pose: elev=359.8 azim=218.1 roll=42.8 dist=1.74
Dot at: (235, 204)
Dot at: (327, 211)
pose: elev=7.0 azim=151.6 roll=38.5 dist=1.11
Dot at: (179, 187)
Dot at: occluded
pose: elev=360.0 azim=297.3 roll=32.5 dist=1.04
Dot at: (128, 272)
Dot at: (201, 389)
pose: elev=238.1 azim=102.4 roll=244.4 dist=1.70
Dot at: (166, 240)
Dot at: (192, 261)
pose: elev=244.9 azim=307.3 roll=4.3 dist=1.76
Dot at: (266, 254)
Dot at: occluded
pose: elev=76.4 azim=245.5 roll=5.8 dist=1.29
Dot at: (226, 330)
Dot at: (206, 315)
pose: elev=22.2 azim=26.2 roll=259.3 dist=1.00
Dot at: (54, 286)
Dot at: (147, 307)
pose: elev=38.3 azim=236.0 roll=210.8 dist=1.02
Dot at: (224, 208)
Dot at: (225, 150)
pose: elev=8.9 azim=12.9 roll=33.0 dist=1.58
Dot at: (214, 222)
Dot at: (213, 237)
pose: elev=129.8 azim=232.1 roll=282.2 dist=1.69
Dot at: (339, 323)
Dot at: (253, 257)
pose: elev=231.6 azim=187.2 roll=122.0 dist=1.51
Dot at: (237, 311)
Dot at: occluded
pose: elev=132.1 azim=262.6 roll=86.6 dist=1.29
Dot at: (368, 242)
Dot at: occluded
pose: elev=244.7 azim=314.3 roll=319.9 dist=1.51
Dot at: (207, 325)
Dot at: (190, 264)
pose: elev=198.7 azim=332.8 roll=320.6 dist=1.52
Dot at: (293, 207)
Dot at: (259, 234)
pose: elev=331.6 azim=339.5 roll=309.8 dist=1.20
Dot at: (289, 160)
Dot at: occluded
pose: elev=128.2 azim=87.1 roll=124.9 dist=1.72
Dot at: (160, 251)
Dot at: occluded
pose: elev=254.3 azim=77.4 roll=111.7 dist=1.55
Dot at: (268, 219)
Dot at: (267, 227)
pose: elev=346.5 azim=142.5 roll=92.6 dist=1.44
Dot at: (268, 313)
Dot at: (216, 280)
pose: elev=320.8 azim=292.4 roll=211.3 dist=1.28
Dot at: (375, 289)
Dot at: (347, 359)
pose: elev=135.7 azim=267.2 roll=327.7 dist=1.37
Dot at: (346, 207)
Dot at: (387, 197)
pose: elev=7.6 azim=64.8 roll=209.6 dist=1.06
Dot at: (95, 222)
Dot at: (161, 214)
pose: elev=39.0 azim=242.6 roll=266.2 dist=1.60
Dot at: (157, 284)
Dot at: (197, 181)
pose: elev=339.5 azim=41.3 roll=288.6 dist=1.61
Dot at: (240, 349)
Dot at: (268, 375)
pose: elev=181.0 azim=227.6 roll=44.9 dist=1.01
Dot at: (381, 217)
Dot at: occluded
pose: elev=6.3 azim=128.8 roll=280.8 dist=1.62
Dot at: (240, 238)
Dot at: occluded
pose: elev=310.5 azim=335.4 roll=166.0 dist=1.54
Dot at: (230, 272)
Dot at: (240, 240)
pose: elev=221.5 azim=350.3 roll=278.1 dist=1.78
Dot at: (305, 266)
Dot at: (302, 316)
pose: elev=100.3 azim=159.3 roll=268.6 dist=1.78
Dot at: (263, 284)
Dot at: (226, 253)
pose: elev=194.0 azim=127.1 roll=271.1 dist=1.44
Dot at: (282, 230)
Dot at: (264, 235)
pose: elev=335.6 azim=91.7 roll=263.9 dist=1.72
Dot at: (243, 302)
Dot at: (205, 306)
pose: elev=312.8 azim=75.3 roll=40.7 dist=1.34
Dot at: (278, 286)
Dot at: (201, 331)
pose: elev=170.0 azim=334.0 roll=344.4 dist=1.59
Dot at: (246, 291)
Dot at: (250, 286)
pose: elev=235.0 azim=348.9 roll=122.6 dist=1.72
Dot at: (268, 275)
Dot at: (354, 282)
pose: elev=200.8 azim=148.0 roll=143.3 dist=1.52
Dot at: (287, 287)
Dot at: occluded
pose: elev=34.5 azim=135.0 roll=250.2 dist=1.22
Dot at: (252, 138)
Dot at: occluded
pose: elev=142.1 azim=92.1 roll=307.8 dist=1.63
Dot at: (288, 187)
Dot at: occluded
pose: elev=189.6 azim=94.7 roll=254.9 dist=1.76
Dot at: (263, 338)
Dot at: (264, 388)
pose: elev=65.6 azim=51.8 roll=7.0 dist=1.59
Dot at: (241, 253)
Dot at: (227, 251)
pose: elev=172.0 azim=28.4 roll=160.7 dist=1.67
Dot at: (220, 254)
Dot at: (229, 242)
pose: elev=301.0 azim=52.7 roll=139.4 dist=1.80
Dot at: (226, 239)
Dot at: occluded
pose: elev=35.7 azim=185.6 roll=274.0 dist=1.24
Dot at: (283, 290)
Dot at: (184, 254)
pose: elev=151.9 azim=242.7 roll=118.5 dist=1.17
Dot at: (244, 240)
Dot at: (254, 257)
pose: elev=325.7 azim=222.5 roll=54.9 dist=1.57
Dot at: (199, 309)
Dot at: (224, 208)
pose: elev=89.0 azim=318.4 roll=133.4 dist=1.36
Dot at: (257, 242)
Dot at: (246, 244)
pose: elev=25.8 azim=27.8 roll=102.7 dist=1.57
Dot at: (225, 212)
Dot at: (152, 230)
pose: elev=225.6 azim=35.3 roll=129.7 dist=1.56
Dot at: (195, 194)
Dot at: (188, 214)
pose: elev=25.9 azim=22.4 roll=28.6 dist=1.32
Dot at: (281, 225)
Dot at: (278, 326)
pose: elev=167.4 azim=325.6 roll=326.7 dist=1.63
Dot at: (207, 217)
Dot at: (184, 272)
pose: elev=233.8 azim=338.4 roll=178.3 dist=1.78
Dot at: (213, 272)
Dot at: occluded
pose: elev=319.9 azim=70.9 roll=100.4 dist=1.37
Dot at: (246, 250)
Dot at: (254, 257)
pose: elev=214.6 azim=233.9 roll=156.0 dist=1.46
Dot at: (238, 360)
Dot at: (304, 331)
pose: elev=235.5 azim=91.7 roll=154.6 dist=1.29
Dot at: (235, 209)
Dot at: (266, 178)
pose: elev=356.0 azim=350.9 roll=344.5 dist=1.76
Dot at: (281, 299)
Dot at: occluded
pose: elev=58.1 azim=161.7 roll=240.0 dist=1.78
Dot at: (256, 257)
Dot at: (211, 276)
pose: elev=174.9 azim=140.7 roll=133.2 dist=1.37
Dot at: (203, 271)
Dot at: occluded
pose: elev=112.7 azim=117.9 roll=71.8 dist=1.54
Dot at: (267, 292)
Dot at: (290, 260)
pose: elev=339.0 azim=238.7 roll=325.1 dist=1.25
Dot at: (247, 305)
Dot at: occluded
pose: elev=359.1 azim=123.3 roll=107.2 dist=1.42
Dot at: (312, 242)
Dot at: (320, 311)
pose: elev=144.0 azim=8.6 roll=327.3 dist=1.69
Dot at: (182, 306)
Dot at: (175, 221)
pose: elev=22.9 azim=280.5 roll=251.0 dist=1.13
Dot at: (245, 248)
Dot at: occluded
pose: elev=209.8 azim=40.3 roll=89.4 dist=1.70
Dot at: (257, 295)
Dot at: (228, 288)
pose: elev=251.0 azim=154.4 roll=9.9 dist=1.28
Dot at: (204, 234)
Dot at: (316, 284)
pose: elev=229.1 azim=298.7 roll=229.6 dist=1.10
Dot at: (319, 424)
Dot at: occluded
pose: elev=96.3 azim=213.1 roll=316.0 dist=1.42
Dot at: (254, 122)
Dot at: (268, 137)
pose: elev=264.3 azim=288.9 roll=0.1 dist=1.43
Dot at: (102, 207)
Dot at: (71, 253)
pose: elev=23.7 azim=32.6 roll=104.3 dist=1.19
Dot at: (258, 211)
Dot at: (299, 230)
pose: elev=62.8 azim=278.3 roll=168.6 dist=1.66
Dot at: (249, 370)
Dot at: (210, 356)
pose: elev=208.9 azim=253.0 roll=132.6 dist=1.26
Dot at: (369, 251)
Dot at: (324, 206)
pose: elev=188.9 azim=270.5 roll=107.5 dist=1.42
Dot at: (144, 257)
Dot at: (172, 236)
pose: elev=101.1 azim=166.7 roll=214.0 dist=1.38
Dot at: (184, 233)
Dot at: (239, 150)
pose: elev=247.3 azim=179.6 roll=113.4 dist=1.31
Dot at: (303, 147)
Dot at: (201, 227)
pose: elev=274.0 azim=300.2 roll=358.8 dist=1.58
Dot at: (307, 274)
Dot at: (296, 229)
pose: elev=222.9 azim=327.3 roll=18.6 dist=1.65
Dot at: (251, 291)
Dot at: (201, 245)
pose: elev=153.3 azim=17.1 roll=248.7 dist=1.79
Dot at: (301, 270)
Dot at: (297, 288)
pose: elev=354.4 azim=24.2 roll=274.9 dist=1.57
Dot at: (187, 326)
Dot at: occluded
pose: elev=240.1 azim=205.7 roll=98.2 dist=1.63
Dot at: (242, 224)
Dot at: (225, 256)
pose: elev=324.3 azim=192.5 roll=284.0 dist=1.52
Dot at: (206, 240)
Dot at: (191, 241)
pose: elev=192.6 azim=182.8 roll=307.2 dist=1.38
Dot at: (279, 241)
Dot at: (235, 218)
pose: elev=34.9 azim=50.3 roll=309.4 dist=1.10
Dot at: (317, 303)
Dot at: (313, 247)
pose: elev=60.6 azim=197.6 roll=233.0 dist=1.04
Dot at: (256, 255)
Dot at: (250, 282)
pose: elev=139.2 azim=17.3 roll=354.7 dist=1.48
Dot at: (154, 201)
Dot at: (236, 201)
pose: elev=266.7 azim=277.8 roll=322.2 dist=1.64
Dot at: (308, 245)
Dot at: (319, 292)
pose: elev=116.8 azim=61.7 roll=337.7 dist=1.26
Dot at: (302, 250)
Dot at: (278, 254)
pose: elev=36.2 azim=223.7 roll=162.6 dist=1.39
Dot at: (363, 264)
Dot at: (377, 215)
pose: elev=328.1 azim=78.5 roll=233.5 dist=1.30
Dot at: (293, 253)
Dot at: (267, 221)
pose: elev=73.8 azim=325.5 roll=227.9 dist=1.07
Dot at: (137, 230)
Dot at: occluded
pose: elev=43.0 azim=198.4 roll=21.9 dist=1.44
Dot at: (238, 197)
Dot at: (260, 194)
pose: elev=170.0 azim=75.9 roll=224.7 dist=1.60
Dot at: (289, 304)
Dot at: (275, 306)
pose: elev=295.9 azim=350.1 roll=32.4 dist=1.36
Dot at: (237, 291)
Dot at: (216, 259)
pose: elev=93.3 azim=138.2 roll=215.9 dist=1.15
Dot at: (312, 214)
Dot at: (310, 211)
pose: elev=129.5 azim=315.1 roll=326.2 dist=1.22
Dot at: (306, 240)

▬▬▬▬▬▬

### Work to complete
Rewrite the entries from the start up to and including the line containing "Dot at: (259, 234)" as a Markdown table. Use the columns Row and Line, number each row, and omit blank lines.

### Solution below
| Row | Line |
|---|---|
| 1 | pose: elev=359.8 azim=218.1 roll=42.8 dist=1.74 |
| 2 | Dot at: (235, 204) |
| 3 | Dot at: (327, 211) |
| 4 | pose: elev=7.0 azim=151.6 roll=38.5 dist=1.11 |
| 5 | Dot at: (179, 187) |
| 6 | Dot at: occluded |
| 7 | pose: elev=360.0 azim=297.3 roll=32.5 dist=1.04 |
| 8 | Dot at: (128, 272) |
| 9 | Dot at: (201, 389) |
| 10 | pose: elev=238.1 azim=102.4 roll=244.4 dist=1.70 |
| 11 | Dot at: (166, 240) |
| 12 | Dot at: (192, 261) |
| 13 | pose: elev=244.9 azim=307.3 roll=4.3 dist=1.76 |
| 14 | Dot at: (266, 254) |
| 15 | Dot at: occluded |
| 16 | pose: elev=76.4 azim=245.5 roll=5.8 dist=1.29 |
| 17 | Dot at: (226, 330) |
| 18 | Dot at: (206, 315) |
| 19 | pose: elev=22.2 azim=26.2 roll=259.3 dist=1.00 |
| 20 | Dot at: (54, 286) |
| 21 | Dot at: (147, 307) |
| 22 | pose: elev=38.3 azim=236.0 roll=210.8 dist=1.02 |
| 23 | Dot at: (224, 208) |
| 24 | Dot at: (225, 150) |
| 25 | pose: elev=8.9 azim=12.9 roll=33.0 dist=1.58 |
| 26 | Dot at: (214, 222) |
| 27 | Dot at: (213, 237) |
| 28 | pose: elev=129.8 azim=232.1 roll=282.2 dist=1.69 |
| 29 | Dot at: (339, 323) |
| 30 | Dot at: (253, 257) |
| 31 | pose: elev=231.6 azim=187.2 roll=122.0 dist=1.51 |
| 32 | Dot at: (237, 311) |
| 33 | Dot at: occluded |
| 34 | pose: elev=132.1 azim=262.6 roll=86.6 dist=1.29 |
| 35 | Dot at: (368, 242) |
| 36 | Dot at: occluded |
| 37 | pose: elev=244.7 azim=314.3 roll=319.9 dist=1.51 |
| 38 | Dot at: (207, 325) |
| 39 | Dot at: (190, 264) |
| 40 | pose: elev=198.7 azim=332.8 roll=320.6 dist=1.52 |
| 41 | Dot at: (293, 207) |
| 42 | Dot at: (259, 234) |